→ **Description of the task**: Repeat exactly the lines of the material below that run from the "Benutzer, mehrere Benutzer, bestimmte" line to the "хранения одеж" line, including both, and do not carry over any pictures.

→ **Data to use**:
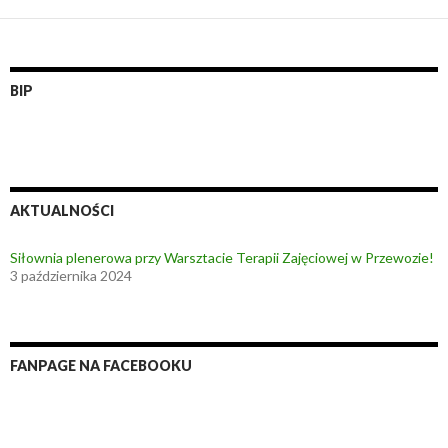
BIP
AKTUALNOŚCI
Siłownia plenerowa przy Warsztacie Terapii Zajęciowej w Przewozie!
3 października 2024
FANPAGE NA FACEBOOKU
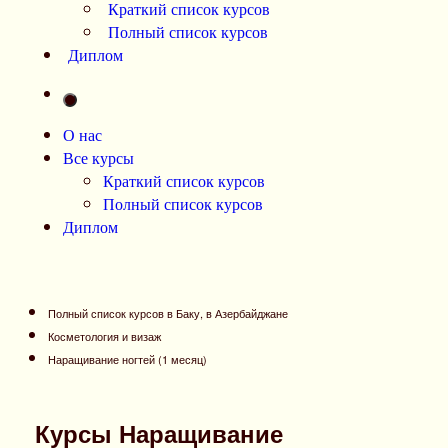
Краткий список курсов
Полный список курсов
Диплом
О нас
Все курсы
Краткий список курсов
Полный список курсов
Диплом
Полный список курсов в Баку, в Азербайджане
Косметология и визаж
Наращивание ногтей (1 месяц)
Курсы Наращивание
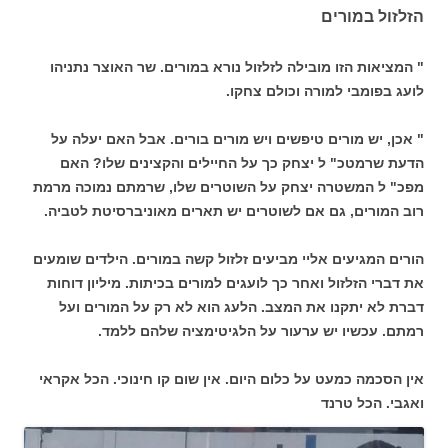
הזלזול במורים
" המציאות הזו מובילה לזלזול נורא במורים. שר האוצר נתניהו
לועג בפומבי למורה וכולם צחקו.
" אכן, יש מורים טיפשים ויש מורים בורים. אבל האם יעלה על
הדעת שרמטכ" ל יצחק כך על החיילים והקצינים שלו? האם
מפכ" ל המשטרה יצחק על השוטרים שלו, שרמתם נמוכה מרמת
רוב המורים, גם אם לשוטרים יש תארים מאוניברסיטת לטביה.
הורים המגיעים אליי מביעים זלזול קשה במורים. הילדים שומעים
את דברי הזלזול ואחר כך לועגים למורים בכיתות. מיליון דוחות
דברת לא יתקנו את המצב. הלעג הוא לא רק על המורים ועל
רמתם. עכשיו יש ערעור על הלגיטימציה שלהם ללמד.
אין הסכמה כמעט על כלום היום. אין שום קו חינוכי. הכל אקראי
ואגבי. הכל טרנד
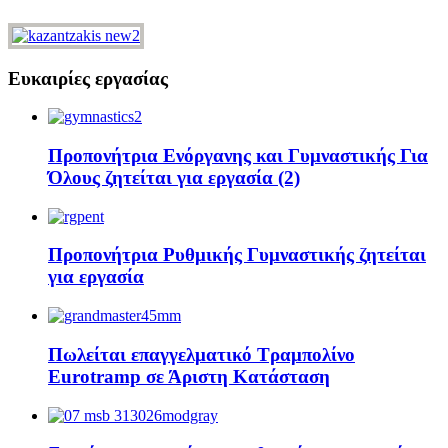
Ευκαιρίες εργασίας
Προπονήτρια Ενόργανης και Γυμναστικής Για
Όλους ζητείται για εργασία (2)
Προπονήτρια Ρυθμικής Γυμναστικής ζητείται
για εργασία
Πωλείται επαγγελματικό Τραμπολίνο
Eurotramp σε Άριστη Κατάσταση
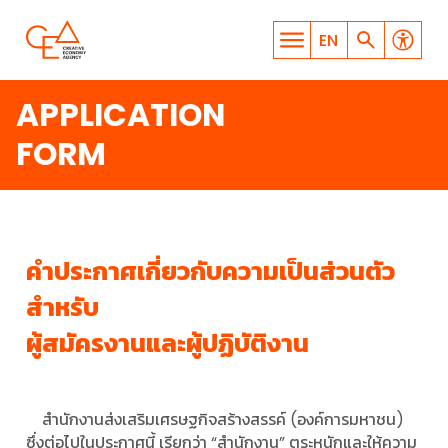
EN
APPLICATION
FORM
WHAT ARE YOU LOOKING
คำประกาศเกี่ยวกับความเป็นส่วนตัว
FOR?
สำหรับ
ผู้สมัครงานและผู้ปฏิบัติงาน
SEARCH
สํานักงานส่งเสริมเศรษฐกิจสร้างสรรค์ (องค์การมหาชน)
ซึ่งต่อไปในประกาศนี้ เรียกว่า “สํานักงาน” ตระหนักและให้ความ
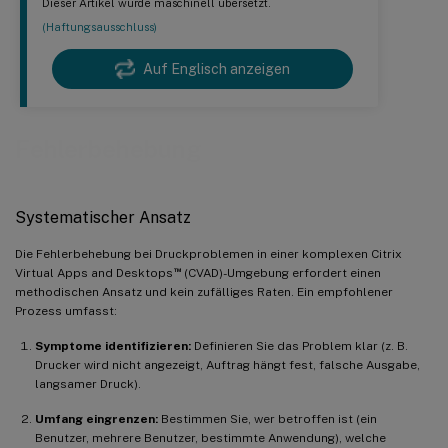
Dieser Artikel wurde maschinell übersetzt.
(Haftungsausschluss)
Auf Englisch anzeigen
Fehlerbehebung
Systematischer Ansatz
Die Fehlerbehebung bei Druckproblemen in einer komplexen Citrix
™
Virtual Apps and Desktops
(CVAD)-Umgebung erfordert einen
methodischen Ansatz und kein zufälliges Raten. Ein empfohlener
Prozess umfasst:
Symptome identifizieren:
Definieren Sie das Problem klar (z. B.
Drucker wird nicht angezeigt, Auftrag hängt fest, falsche Ausgabe,
langsamer Druck).
Umfang eingrenzen:
Bestimmen Sie, wer betroffen ist (ein
Benutzer, mehrere Benutzer, bestimmte Anwendung), welche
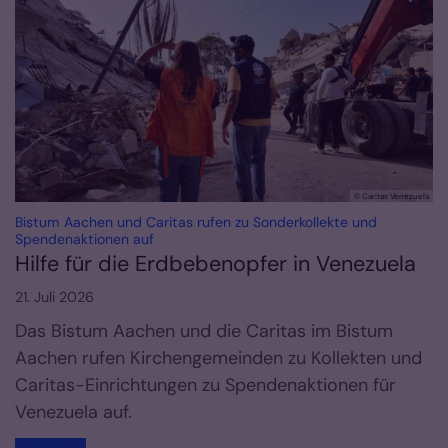
© Caritas Venezuela
Bistum Aachen und Caritas rufen zu Sonderkollekte und
:
Spendenaktionen auf
Hilfe für die Erdbebenopfer in Venezuela
21. Juli 2026
Das Bistum Aachen und die Caritas im Bistum
Aachen rufen Kirchengemeinden zu Kollekten und
Caritas-Einrichtungen zu Spendenaktionen für
Venezuela auf.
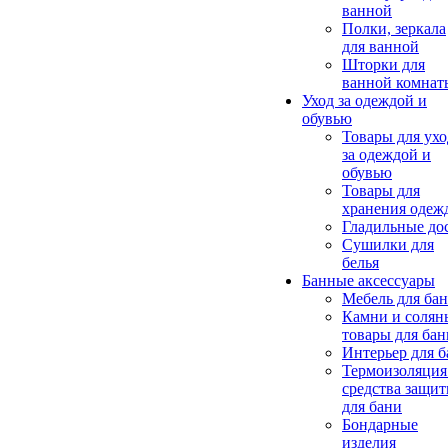
ванной
Полки, зеркала
для ванной
Шторки для
ванной комнат
Уход за одеждой и
обувью
Товары для ухо
за одеждой и
обувью
Товары для
хранения одеж
Гладильные до
Сушилки для
белья
Банные аксессуары
Мебель для ба
Камни и солян
товары для бан
Интерьер для 
Термоизоляция
средства защи
для бани
Бондарные
изделия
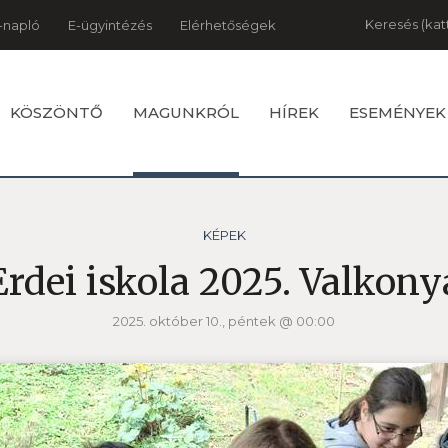
Keresés
-napló
E-ügyintézés
Elérhetőségek
KÖSZÖNTŐ
MAGUNKRÓL
HÍREK
ESEMÉNYEK
KÉPEK
Erdei iskola 2025. Valkony
2025. október 10., péntek @ 00:00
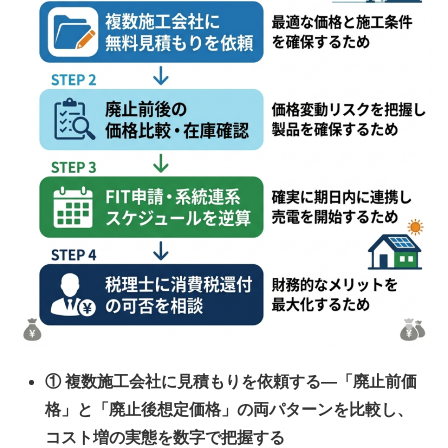
① 複数施工会社に見積もりを依頼する
—「廃止前価
格」と「廃止後想定価格」の両パターンを比較し、
コスト増の実態を数字で把握する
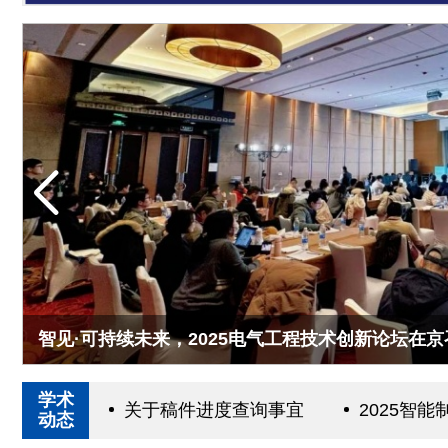
《电气应用》2025年度优秀论
学术
关于稿件进度查询事宜
2025智
动态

→ **Answer for the task**:
Benutzer, mehrere Benutzer, bestimmte Anwendung), welche
© Caritas Venezuela
Bistum Aachen und Caritas rufen zu Sonderkollekte und
:
Spendenaktionen auf
Hilfe für die Erdbebenopfer in Venezuela
21. Juli 2026
Das Bistum Aachen und die Caritas im Bistum
Aachen rufen Kirchengemeinden zu Kollekten und
Caritas-Einrichtungen zu Spendenaktionen für
Venezuela auf.
ванной
Полки, зеркала
для ванной
Шторки для
ванной комнат
Уход за одеждой и
обувью
Товары для ухо
за одеждой и
обувью
Товары для
хранения одеж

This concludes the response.